When I’ve run into plugin conflicts in the past, it was often pretty obvious which plugin was at fault. In this case, it was more ambiguous: After debugging, I found that it was WP Super Cache’s
.htaccess file in the root of the
wp-content/cache directory that was adding a
max-age of three seconds to all files in subdirectories of that directory—including
wp-content/cache/autoptimize, where Autoptimize creates its aggregated files.
If you’d like to duplicate the issue, the steps are as follows:
- Install WordPress on an Apache server.
- Install and activate WP Super Cache and Autoptimize.
- Turn on WP Super Cache and set its delivery method to Expert.
WP Super Cache’s Expert delivery method uses
mod_rewrite instead of PHP to serve files, so the plugin generates a
.htaccess file when that delivery method is activated. Inside the file is this line:
Header set Cache-Control 'max-age=3, must-revalidate'
Applied to all files in the cache directory’s subdirectories, it reduces cache time to three seconds. (So if you’re refreshing very quickly, cached versions of your Autoptimize files might be served by your browser the first one or two times before requiring another trip to the server for validation.)
I think ideally WP Super Cache would create its
.htaccess file directly inside each of its own subdirectories, but I suspect that when the decision was made to create that file, no other plugins were creating subdirectories in
wp-content/cache. (And if another plugin was doing so, there was probably an assumption that users wouldn’t run competing caching plugins simultaneously.)

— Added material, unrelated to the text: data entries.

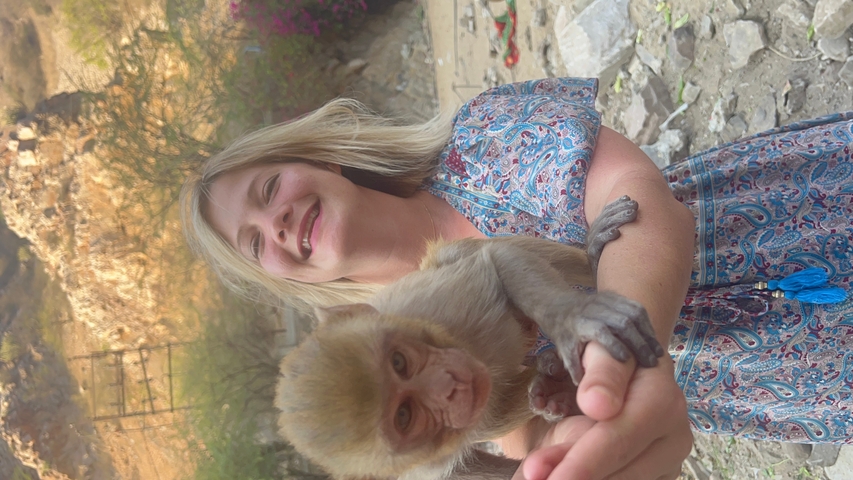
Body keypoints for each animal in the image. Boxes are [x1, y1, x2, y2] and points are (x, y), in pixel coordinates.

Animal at [275, 195, 662, 480]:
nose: (447, 385)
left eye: (399, 361)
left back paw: (591, 256)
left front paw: (572, 316)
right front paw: (558, 392)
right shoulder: (422, 468)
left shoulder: (431, 305)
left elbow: (497, 261)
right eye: (404, 416)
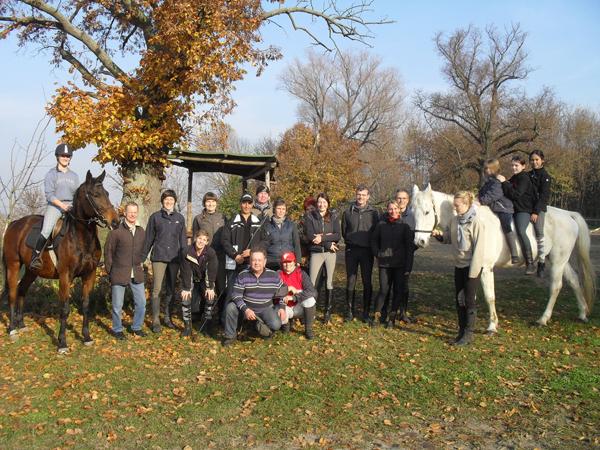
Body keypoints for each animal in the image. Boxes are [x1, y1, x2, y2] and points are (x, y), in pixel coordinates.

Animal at [2, 171, 119, 354]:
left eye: (106, 193)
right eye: (95, 194)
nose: (115, 221)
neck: (80, 237)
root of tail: (14, 224)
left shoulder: (89, 274)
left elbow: (86, 305)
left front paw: (87, 337)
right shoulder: (66, 276)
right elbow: (64, 309)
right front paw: (62, 343)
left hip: (31, 271)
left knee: (22, 290)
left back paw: (21, 325)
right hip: (13, 265)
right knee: (13, 293)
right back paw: (13, 329)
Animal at [410, 184, 592, 334]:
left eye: (427, 212)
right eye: (412, 213)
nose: (419, 241)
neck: (471, 219)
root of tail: (568, 214)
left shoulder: (484, 268)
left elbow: (489, 296)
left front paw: (492, 325)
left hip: (557, 261)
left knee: (555, 287)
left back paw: (543, 319)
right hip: (559, 260)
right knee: (574, 281)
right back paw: (582, 313)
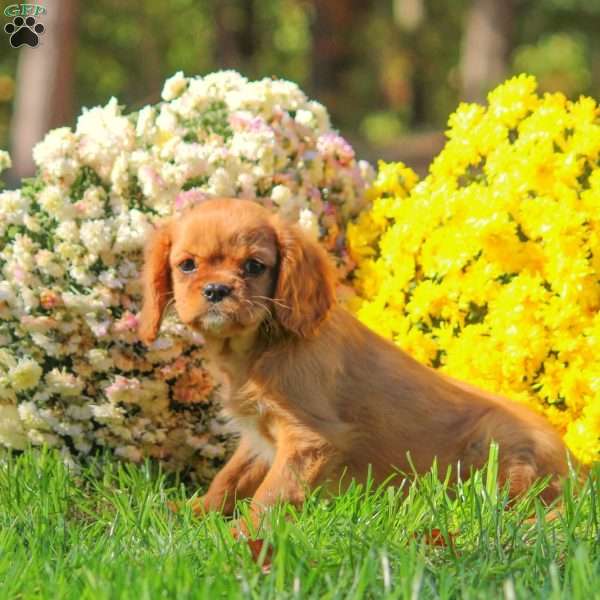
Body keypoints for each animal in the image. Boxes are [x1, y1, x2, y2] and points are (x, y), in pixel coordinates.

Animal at [138, 198, 568, 528]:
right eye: (187, 265)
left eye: (254, 267)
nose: (216, 290)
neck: (256, 349)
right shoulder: (261, 437)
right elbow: (229, 477)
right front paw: (193, 512)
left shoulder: (309, 440)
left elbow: (271, 494)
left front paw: (240, 536)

The easiest solution for end users encountering this issue is to change Autoptimize’s cache directory:
define( 'AUTOPTIMIZE_CACHE_CHILD_DIR', '/resources/' );
(That line is taken from Autoptimize’s FAQ and should be added to
wp-config.php; the directory would then be created at
/wp-content/resources/, though you could also use values like
/aggregated/ depending on what you think is appropriate.)